▶ _Exercise requirements_:
Return nothing but the lines from the line containing "and 5 mg/l of" through the last line of the records, reproduced exactly.

[Materials provided Boundary: Start]

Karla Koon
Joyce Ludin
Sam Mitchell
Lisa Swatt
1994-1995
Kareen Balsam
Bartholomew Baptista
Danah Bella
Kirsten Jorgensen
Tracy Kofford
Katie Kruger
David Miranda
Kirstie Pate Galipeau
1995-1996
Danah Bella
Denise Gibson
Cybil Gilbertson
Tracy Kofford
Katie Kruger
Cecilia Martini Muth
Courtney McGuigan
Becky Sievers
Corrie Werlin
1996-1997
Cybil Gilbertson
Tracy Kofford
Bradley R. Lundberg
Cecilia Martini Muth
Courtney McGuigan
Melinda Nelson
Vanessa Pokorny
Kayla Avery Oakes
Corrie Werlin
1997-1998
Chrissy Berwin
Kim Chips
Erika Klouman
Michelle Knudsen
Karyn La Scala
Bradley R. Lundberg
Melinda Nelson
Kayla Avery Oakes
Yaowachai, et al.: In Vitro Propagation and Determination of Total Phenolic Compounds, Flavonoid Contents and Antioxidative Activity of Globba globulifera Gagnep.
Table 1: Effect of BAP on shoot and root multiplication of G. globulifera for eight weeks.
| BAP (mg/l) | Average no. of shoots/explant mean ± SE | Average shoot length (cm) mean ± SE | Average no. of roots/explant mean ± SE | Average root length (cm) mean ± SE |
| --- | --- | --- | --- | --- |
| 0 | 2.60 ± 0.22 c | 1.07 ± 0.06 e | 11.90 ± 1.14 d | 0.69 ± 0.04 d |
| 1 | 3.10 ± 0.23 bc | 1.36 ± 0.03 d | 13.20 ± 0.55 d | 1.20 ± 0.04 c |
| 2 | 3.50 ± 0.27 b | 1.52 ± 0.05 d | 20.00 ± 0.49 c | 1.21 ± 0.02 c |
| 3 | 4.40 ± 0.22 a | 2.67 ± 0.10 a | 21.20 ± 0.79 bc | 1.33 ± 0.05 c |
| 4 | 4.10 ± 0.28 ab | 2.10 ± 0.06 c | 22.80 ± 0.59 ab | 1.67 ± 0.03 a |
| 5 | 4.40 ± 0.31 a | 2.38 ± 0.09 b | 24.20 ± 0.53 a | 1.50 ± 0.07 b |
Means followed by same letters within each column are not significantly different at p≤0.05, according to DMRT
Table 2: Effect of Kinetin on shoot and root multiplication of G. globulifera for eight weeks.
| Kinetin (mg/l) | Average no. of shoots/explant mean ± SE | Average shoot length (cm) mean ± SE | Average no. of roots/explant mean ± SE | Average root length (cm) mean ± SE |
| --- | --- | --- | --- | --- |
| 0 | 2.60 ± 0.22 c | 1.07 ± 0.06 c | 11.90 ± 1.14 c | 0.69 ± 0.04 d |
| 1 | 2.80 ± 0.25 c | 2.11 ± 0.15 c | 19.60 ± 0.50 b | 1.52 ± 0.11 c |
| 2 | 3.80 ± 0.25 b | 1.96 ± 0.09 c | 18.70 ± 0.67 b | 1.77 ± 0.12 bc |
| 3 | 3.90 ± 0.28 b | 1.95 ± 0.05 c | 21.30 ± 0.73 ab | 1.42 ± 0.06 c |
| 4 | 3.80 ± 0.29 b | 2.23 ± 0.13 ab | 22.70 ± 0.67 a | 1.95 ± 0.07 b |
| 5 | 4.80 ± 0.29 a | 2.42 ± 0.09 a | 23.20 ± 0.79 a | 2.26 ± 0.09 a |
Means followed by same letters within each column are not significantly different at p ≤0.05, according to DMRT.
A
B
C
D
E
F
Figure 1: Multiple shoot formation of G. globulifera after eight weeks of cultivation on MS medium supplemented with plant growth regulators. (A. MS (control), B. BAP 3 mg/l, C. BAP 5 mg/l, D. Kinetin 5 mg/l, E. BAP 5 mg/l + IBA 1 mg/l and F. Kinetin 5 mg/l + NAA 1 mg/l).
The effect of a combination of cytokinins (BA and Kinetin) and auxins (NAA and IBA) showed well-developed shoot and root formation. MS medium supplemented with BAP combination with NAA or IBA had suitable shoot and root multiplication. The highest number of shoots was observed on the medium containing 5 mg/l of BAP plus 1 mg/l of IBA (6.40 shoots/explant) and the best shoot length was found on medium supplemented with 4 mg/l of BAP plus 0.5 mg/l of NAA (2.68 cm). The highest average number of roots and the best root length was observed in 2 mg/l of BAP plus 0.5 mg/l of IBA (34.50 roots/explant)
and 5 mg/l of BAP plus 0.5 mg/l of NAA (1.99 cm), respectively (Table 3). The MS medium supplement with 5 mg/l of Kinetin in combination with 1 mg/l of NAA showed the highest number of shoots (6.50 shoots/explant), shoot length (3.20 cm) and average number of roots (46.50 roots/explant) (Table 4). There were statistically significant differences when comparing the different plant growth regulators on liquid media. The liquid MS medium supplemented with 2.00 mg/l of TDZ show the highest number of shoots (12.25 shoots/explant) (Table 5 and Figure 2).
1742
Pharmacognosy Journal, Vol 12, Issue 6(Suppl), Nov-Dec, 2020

[Materials provided Boundary: End]

▶ _Answer for the task_:
and 5 mg/l of BAP plus 0.5 mg/l of NAA (1.99 cm), respectively (Table 3). The MS medium supplement with 5 mg/l of Kinetin in combination with 1 mg/l of NAA showed the highest number of shoots (6.50 shoots/explant), shoot length (3.20 cm) and average number of roots (46.50 roots/explant) (Table 4). There were statistically significant differences when comparing the different plant growth regulators on liquid media. The liquid MS medium supplemented with 2.00 mg/l of TDZ show the highest number of shoots (12.25 shoots/explant) (Table 5 and Figure 2).
1742
Pharmacognosy Journal, Vol 12, Issue 6(Suppl), Nov-Dec, 2020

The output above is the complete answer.